Nearly every page in Hargrove's book made me stop and think about how we humans have had enormous and wide-ranging negative impacts on the lives of numerous individuals of many diverse species who we keep in captivity for our--not their--benefit. Orcas are the main topic of Hargrove's book, and in this book we meet many orcas up close and personal and see how just how we make huge and irreversible messes of their lives "in the name of entertainment." Hargrove's book is deeply personal and he bears his heart as he writes about orcas he came to know well and how "SeaWorld's wildly popular programs were both detrimental to the whales and increasingly dangerous for trainers."

The book's description provides an excellent summary: "In Beneath the Surface, Hargrove paints a compelling portrait of these highly intelligent and social creatures, including his favorite whales Takara and her mother Kasatka, two of the most dominant orcas in SeaWorld.
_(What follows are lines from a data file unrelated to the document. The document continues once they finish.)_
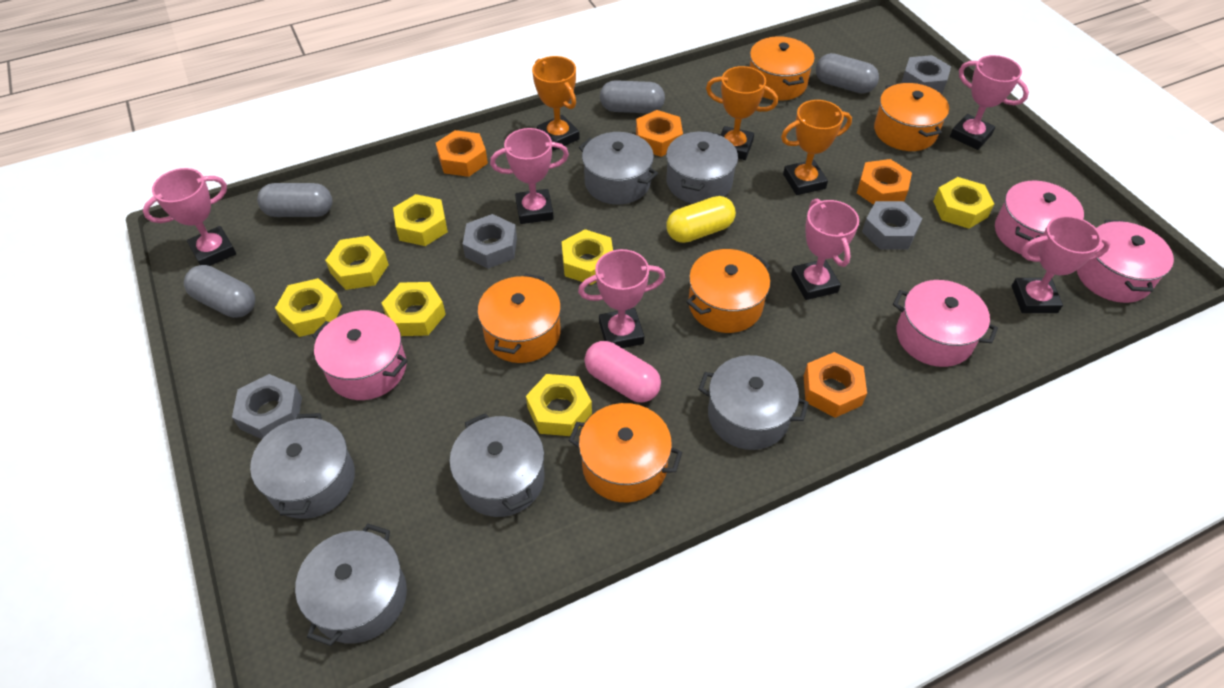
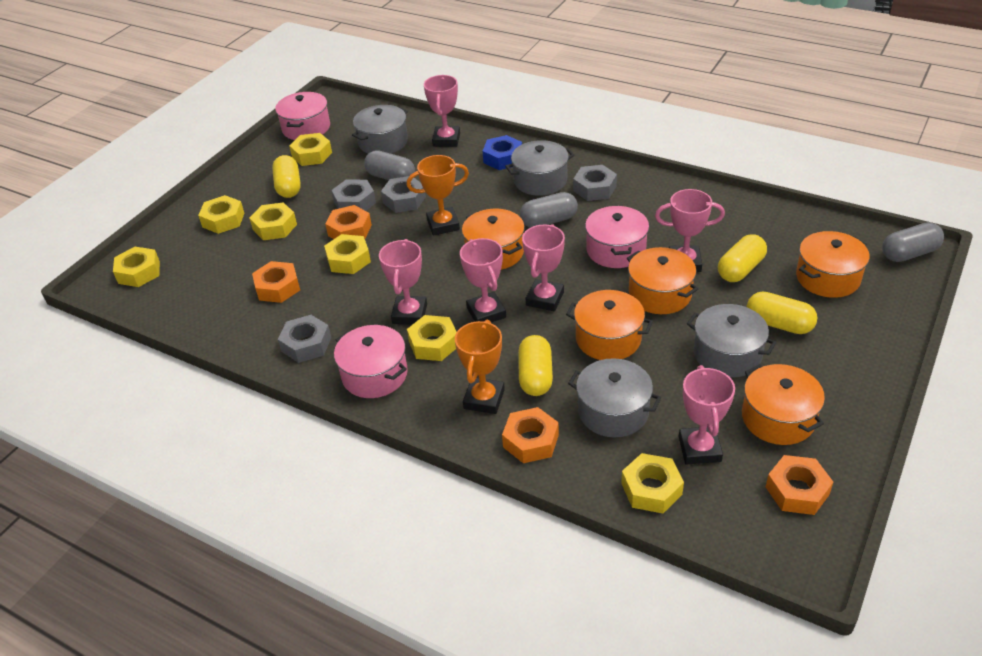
blue nut: none = 0 -> [483,135,522,170] = 1
grey capsule: [184,265,255,318] [257,183,332,217] [600,80,665,113] [816,53,879,94] = 4 -> [364,150,415,180] [520,192,578,228] [882,222,944,262] = 3
grey pot: [250,413,355,519] [295,524,407,646] [449,413,545,517] [579,132,658,205] [666,131,738,204] [698,355,809,450] = 6 -> [352,105,408,154] [505,140,574,196] [568,358,661,438] [687,304,776,378] = 4
orange trophy: [532,56,580,150] [706,66,778,160] [781,100,852,195] = 3 -> [407,155,469,236] [455,320,505,414] = 2
pink capsule: [585,341,661,403] = 1 -> none = 0
pink pot: [312,310,408,400] [893,280,998,367] [995,181,1084,256] [1077,220,1174,303] = 4 -> [275,92,330,140] [334,325,408,398] [585,206,649,268] = 3
yellow capsule: [666,196,736,243] = 1 -> [272,155,301,198] [518,335,553,396] [718,234,767,282] [747,291,817,334] = 4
And he includes vibrant descriptions of the lives of orcas in the wild, contrasting their freedom in the ocean with their lives in SeaWorld. Hargrove's journey is one that humanity has just begun to take -- toward the realization that the relationship between the human and animal worlds must be radically rethought."
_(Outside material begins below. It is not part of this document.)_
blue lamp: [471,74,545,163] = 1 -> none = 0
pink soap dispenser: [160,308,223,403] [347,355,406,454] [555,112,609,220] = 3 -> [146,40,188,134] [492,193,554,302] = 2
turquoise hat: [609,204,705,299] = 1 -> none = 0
I really enjoyed the entire book, and I found a lot of food for thought in Chapter 12 called "A vision for the future." Hargrove begins, "The prospect of a SeaWorld in financial decline does not fill me with glee. The company may be motivated by greed and it may have exploited both orcas and trainers, but SeaWorld is, paradoxically, the best hope for the 30 killer whales that it owns." Clearly, the whales can't be released into the wild. And, of course, clearly they shouldn't breed. SeaWorld has tampered with and changed their fertility cycles, the animals are clearly socially dysfunctional, and they are imprinted on humans. It would be a recipe for disaster if any were released into the wild.
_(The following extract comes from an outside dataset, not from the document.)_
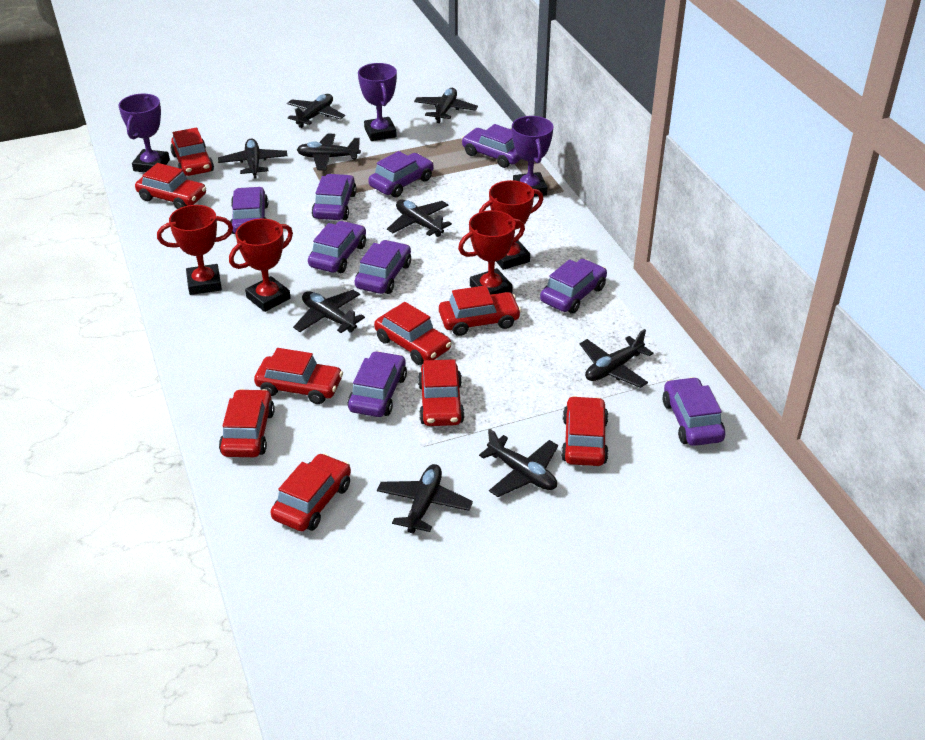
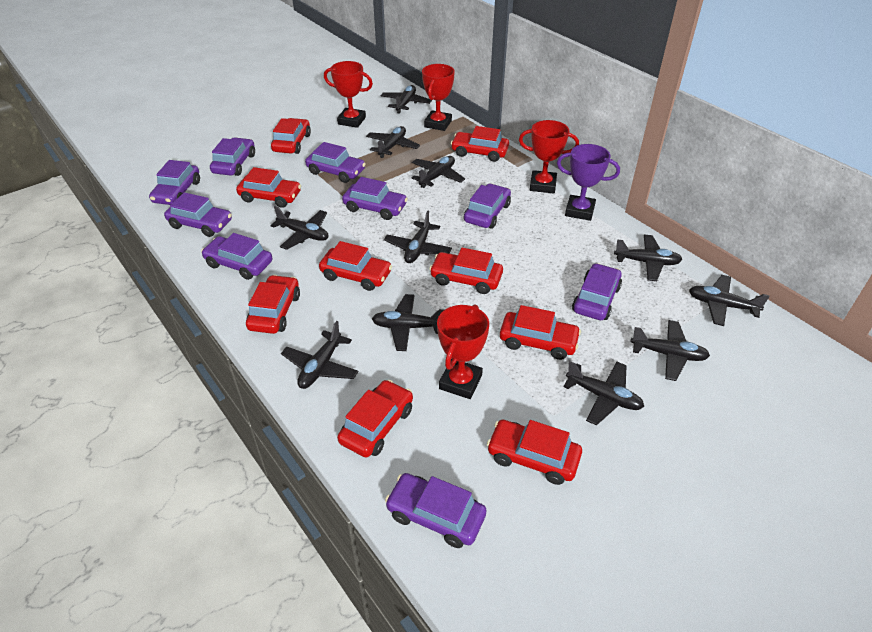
black plane: [218,139,288,179] [287,94,345,128] [293,290,365,333] [297,133,361,171] [377,464,473,534] [387,200,452,237] [414,88,478,123] [479,429,558,497] [580,329,653,388] = 9 -> [270,206,329,250] [281,321,358,389] [366,126,420,158] [372,294,444,351] [381,85,432,114] [384,211,452,263] [412,156,465,188] [563,361,644,425] [614,235,683,281] [630,320,710,381] [689,275,770,326] = 11
purple trophy: [118,94,170,173] [358,63,397,141] [512,116,553,197] = 3 -> [557,144,620,221] = 1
Mr. Hargrove also writes, "Only SeaWorld has the staff and the know-how to pay close attention to the ills of captivity. The problem is that SeaWorld can't make that argument because it would contradict the current image it projects of itself as the benign protector of the orcas in its care. In essence, SeaWorld has to change its business model and build out sea pens that the public can visit -- for the price of admission -- to learn how captivity transforms cetaceans" (see also "Why SeaWorld Can't and Shouldn't Float: Censorship and Business Ethics"). These sea pens are the only hope for these amazing and magnificent giants of the water.

I highly recommend Beneath the Surface to readers of all ages, including those youngsters about whom Hargrove writes, who want to be just like him when he trained orcas to perform stupid and unnatural tricks. Hargrove is a very courageous man, and his book is open and honest and we should all thank him for taking the time to write it. I'm sure the orcas and all other animals languishing and being used and abused in captivity would thank him if they could.